Bouteflika will Schlussstrich unter «blutige Jahre» ziehen

Präsident reicht bewaffneten Islamisten die Hand und ruft Volk zu Referendum auf

von Hanns-Jochen Kaffsack, Mitteldeutsche Zeitung, 17.08.05, 09:44h

Präsident Abdelaziz Bouteflika
Der algerische Präsident Abdelaziz Bouteflika spricht bei einer Wahlkampfveranstaltung in Bejaia Wilh zu seinen Anhängern (Archivfoto vom 29.03.2004). (Foto: dpa)

Algier/dpa. Der algerische Präsident Abdelaziz Bouteflika will einen endgültigen Schlussstrich unter die «blutigen Jahre» ziehen. Er reicht den bewaffneten Islamisten die Hand und möchte die von ihm mit einigem Erfolg betriebene «nationale Versöhnung» festigen. Mit einem Referendum soll das unter Gewalt und sozialen Missständen leidende Volk der 32 Millionen Algerier am 29. September einem ganzen Bündel von Maßnahmen zustimmen - vor allem einer Amnestie. Doch werden die Menschen so rasch vergessen können angesichts Tausender während der mörderischen Jahre «verschwundener» Opfer der Sicherheitskräfte?

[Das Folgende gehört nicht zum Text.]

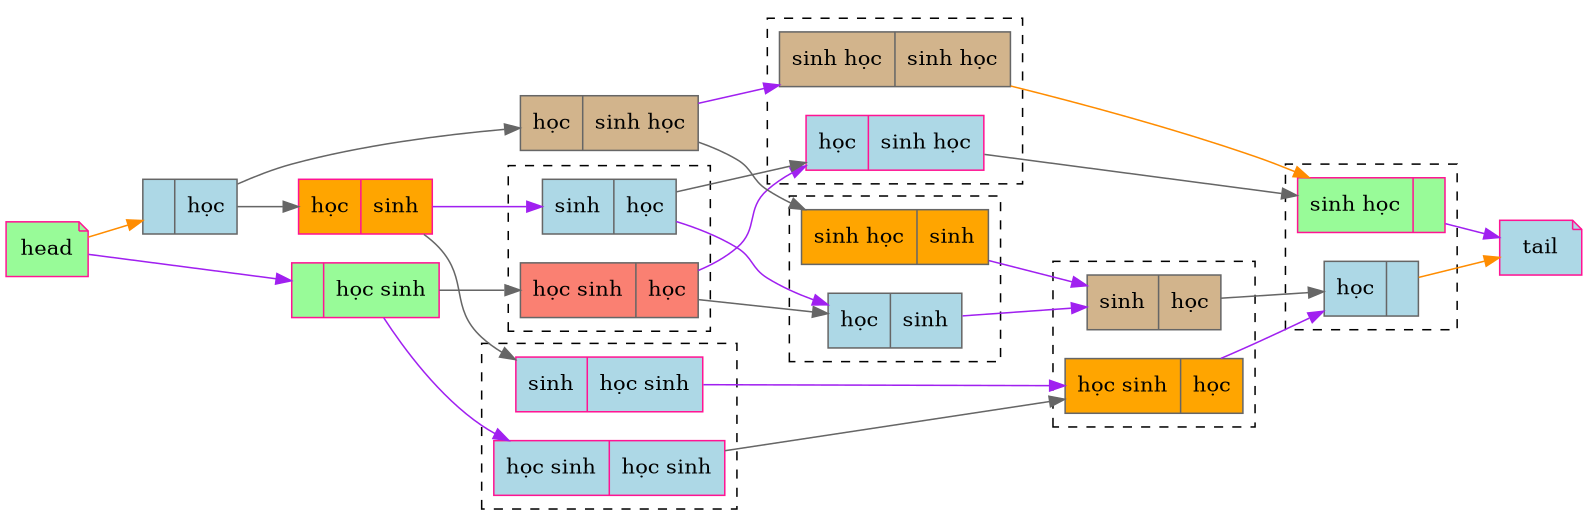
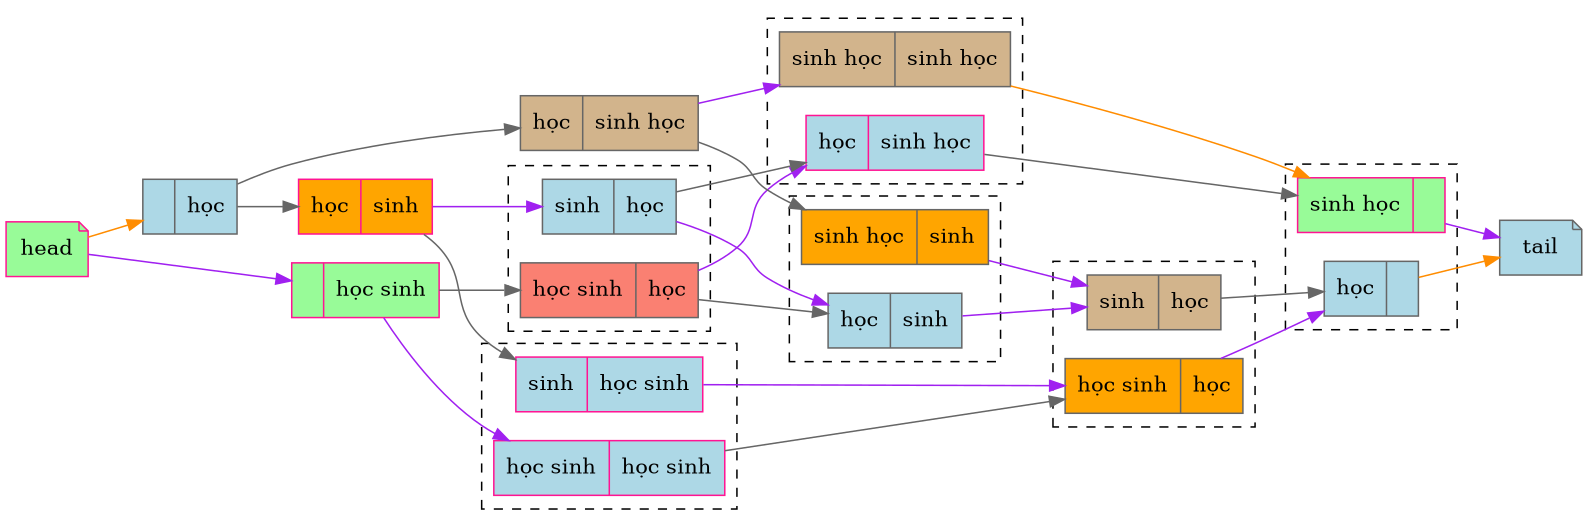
  digraph {
    fontname=arial
    rankdir=LR
    spline=true
    style=dashed
    node [shape=record style=filled fillcolor=lightblue color=gray40]
    edge [color=purple]
    n1 [label="{học sinh|học}" fillcolor=salmon]
    n2 [label="{sinh|học}"]
    n3 [label="{học sinh|học sinh}" color=deeppink]
    n4 [label="{sinh|học sinh}" color=deeppink]
    n5 [label="{sinh học|sinh}" fillcolor=orange]
    n6 [label="{học|sinh}"]
    n7 [label="{sinh học|sinh học}" fillcolor=tan]
    n8 [label="{học|sinh học}" color=deeppink]
    n9 [label="{học sinh|học}" fillcolor=orange]
    n10 [label="{sinh|học}" fillcolor=tan]
    n11 [label="{học|}"]
    n12 [label="{sinh học|}" fillcolor=palegreen color=deeppink]
    n13 [label="{|học}"]
    head [fillcolor=palegreen color=deeppink shape=note]
    n15 [label="{|học sinh}" fillcolor=palegreen color=deeppink]
    n16 [label="{học|sinh}" fillcolor=orange color=deeppink]
    n17 [label="{học|sinh học}" fillcolor=tan]
-   tail [color=deeppink shape=note]
+   tail [shape=note]
    subgraph cluster_1 {
      n1
      n2
    }
    subgraph cluster_2 {
      n3
      n4
    }
    subgraph cluster_3 {
      n5
      n6
    }
    subgraph cluster_4 {
      n7
      n8
    }
    subgraph cluster_5 {
      n9
      n10
    }
    subgraph cluster_6 {
      n11
      n12
    }
    n1 -> n6 [color=gray40]
    n1 -> n8
    n2 -> n6
    n2 -> n8 [color=gray40]
    n3 -> n9 [color=gray40]
    n4 -> n9
    n5 -> n10
    n6 -> n10
    n7 -> n12 [color=darkorange]
    n8 -> n12 [color=gray40]
    n9 -> n11
    n10 -> n11 [color=gray40]
    n11 -> tail [color=darkorange]
    n12 -> tail
    n13 -> n16 [color=gray40]
    n13 -> n17 [color=gray40]
    head -> n13 [color=darkorange]
    head -> n15
    n15 -> n1 [color=gray40]
    n15 -> n3
    n16 -> n2
    n16 -> n4 [color=gray40]
    n17 -> n5 [color=gray40]
    n17 -> n7
  }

«Nie wieder!» Eindringlich macht der 68-jährige Präsident die Rechnung auf, die für seine «Charta des Friedens und der nationalen Versöhnung» spricht: «Die Hydra des Terrorismus», also der seit 1992 tobende Krieg zwischen dem Militär und muslimischen Fundamentalisten kostete - nach vorsichtigen Schätzungen - etwa 150 000 Menschenleben. «Die angerichtete Zerstörung macht 20 Milliarden Dollar aus», führte Bouteflika aus, «dem Land hat das eine kostspielige Fessel bei der seiner Entwicklung angelegt, unsere Position auf der internationalen Bühne wurde beeinträchtigt.» Der Präsident will das Kapitel mit dem «schmutzigen Krieg» abschließen und Algerien auf Reformkurs bringen.

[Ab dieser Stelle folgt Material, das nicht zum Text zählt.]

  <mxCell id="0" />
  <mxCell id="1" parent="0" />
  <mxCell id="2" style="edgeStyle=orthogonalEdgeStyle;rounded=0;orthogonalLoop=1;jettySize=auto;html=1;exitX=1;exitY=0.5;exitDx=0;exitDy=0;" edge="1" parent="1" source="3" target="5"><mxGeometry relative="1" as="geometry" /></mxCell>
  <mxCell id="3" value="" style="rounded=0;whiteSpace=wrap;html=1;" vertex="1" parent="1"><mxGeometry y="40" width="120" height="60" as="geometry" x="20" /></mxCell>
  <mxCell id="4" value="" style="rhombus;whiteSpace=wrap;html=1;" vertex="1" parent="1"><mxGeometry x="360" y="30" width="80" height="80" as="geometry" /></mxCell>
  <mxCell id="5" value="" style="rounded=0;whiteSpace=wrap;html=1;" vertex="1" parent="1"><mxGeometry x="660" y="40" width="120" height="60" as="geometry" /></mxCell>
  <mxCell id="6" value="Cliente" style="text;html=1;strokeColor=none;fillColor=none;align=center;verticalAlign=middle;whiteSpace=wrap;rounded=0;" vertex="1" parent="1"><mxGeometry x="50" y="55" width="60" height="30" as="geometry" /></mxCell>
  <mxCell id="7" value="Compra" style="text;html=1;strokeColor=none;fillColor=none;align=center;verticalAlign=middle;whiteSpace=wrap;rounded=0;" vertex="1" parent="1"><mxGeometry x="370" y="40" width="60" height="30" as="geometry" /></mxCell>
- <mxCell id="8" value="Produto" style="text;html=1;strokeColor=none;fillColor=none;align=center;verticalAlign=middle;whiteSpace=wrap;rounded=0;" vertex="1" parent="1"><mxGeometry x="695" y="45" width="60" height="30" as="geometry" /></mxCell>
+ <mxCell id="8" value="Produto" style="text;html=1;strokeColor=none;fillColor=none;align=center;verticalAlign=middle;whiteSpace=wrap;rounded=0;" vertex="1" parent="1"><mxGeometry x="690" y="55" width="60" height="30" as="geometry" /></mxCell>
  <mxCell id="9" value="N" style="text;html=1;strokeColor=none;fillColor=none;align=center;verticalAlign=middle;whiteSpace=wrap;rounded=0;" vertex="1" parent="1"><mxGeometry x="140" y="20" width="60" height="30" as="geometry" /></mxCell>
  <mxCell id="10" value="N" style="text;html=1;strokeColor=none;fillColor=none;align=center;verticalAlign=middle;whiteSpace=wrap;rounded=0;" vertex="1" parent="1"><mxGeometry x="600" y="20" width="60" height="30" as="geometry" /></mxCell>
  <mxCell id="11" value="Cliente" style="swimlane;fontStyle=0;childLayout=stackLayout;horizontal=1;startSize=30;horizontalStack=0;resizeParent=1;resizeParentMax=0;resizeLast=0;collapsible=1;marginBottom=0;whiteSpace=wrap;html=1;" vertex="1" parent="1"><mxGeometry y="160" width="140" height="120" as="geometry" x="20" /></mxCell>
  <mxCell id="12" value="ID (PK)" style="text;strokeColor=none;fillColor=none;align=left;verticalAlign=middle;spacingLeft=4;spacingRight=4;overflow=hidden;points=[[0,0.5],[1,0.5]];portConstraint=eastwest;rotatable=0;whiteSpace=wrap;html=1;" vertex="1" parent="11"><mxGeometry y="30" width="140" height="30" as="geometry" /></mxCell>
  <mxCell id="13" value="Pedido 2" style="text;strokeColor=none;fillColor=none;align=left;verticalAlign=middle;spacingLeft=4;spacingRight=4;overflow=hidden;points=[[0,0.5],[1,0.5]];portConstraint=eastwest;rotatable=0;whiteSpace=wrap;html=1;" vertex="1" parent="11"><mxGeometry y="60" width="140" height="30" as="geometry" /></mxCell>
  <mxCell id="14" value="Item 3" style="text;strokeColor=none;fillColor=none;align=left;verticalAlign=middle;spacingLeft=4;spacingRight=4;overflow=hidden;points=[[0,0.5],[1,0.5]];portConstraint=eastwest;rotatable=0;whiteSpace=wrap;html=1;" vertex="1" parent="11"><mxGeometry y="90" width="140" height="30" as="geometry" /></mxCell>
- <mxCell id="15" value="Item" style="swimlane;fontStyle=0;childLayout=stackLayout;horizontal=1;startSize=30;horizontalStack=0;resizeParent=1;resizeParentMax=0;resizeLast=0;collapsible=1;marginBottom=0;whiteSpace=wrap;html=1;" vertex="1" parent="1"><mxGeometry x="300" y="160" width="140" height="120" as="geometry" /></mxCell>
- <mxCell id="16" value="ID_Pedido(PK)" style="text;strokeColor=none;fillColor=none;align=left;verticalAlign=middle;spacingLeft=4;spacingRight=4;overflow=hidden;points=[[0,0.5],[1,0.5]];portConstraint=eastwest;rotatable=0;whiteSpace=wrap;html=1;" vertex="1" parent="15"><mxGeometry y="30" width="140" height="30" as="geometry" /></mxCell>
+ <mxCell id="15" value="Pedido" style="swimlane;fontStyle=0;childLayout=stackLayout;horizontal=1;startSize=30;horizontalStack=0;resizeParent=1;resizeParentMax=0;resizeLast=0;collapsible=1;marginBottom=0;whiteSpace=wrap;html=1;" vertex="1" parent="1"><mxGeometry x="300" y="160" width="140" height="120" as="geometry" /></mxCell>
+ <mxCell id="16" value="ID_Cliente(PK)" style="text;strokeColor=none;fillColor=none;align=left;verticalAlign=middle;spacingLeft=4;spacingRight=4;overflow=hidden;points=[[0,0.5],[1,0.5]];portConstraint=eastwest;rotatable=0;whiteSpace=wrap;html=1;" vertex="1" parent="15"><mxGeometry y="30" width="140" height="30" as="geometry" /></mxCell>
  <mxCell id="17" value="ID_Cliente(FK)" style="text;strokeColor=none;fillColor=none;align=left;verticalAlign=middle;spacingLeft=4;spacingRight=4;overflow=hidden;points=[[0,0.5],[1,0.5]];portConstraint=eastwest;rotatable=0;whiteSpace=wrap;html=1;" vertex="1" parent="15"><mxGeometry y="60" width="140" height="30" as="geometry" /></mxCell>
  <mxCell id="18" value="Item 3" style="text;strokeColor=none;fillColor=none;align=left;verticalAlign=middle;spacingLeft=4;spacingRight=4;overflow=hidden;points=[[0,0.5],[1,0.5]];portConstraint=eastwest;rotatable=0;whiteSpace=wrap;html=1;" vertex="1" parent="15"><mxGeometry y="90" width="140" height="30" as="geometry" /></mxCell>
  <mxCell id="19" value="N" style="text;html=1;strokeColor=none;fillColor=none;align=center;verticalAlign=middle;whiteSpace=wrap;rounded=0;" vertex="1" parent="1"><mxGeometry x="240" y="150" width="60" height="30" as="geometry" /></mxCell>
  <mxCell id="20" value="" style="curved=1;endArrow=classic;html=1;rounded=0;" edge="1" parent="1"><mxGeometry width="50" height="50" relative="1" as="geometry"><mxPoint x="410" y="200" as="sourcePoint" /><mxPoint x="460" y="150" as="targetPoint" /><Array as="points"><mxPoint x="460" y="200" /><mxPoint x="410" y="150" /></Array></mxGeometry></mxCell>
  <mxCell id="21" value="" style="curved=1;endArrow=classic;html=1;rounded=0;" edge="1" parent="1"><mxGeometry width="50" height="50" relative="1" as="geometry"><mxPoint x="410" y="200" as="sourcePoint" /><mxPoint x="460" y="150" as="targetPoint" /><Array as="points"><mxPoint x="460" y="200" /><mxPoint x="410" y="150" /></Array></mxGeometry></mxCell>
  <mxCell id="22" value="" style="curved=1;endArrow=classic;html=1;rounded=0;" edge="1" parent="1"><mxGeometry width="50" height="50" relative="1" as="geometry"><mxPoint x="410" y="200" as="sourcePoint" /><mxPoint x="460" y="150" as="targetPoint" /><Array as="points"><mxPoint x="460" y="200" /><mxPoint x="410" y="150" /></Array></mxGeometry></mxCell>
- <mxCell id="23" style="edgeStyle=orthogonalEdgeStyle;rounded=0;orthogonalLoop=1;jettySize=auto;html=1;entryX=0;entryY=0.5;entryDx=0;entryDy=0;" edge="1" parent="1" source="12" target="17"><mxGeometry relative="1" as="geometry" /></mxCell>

Der «Bürgerkrieg» begann 1992, nachdem die Armee in einem kalten Staatsstreich die Parlamentswahlen kurzerhand abgebrochen hatte, weil die fundamentalistische Islamische Heilsfront (FIS) praktisch als Sieger feststand. Ein beispielloses gegenseitiges Abschlachten setzte ein, das erst in den vergangenen fünf Jahren spürbar abnahm - der im April 1999 gewählte und 2004 im Amt bestätigte Bouteflika hatte seine «Politik der Versöhnung» begonnen. Zahlreiche Extremisten gaben nach einem ersten Amnestieangebot ihre Waffen ab. Vor allem aber gelang es dem Staatschef, geschickt die einst allmächtigen Generäle nach und nach aus der Politik zu verdrängen - oder auf seine Seite zu ziehen.

Sein endgültiger Versöhnungsvorstoß sieht vor, die Verfahren gegen Aufständische einzustellen, die den bewaffneten Kampf beendet haben und nicht an Massakern, Bombenanschlägen oder Vergewaltigungen beteiligt waren. Jenen reumütigen Extremisten, die ihren Arbeitsplatz verloren haben, will Bouteflika dann wieder einen Job verschaffen. Und Familien der Opfer des staatlichen «schmutzigen Krieges» gegen den Terrorismus sollen mit bis zu 50 000 Euro entschädigt werden.

Hart bleiben will Bouteflika, was führende Köpfe der früheren FIS angeht. Da kam ihm die einstige «Nummer Zwei», Ali Benhadj, mitten in der Krise um zwei im Irak entführte und getötete algerische Diplomaten gerade recht: Benhadj suchte den «Widerstand und Dschihad (Heiligen Krieg)» im Irak zu rechtfertigen und kritisierte die diplomatische Präsenz Algiers in Bagdad. Hier will Bouteflika keine Zugeständnisse machen.

Für eine umfassende Versöhnung braucht der Staatschef aber die Unterstützung auch der islamischen Kräfte, die darauf setzen, als Partei - wohl mit einem neuem Namen - wieder zugelassen zu werden. So könnte Bouteflika mit einem neuerlichen Ja zu seiner Politik rechnen.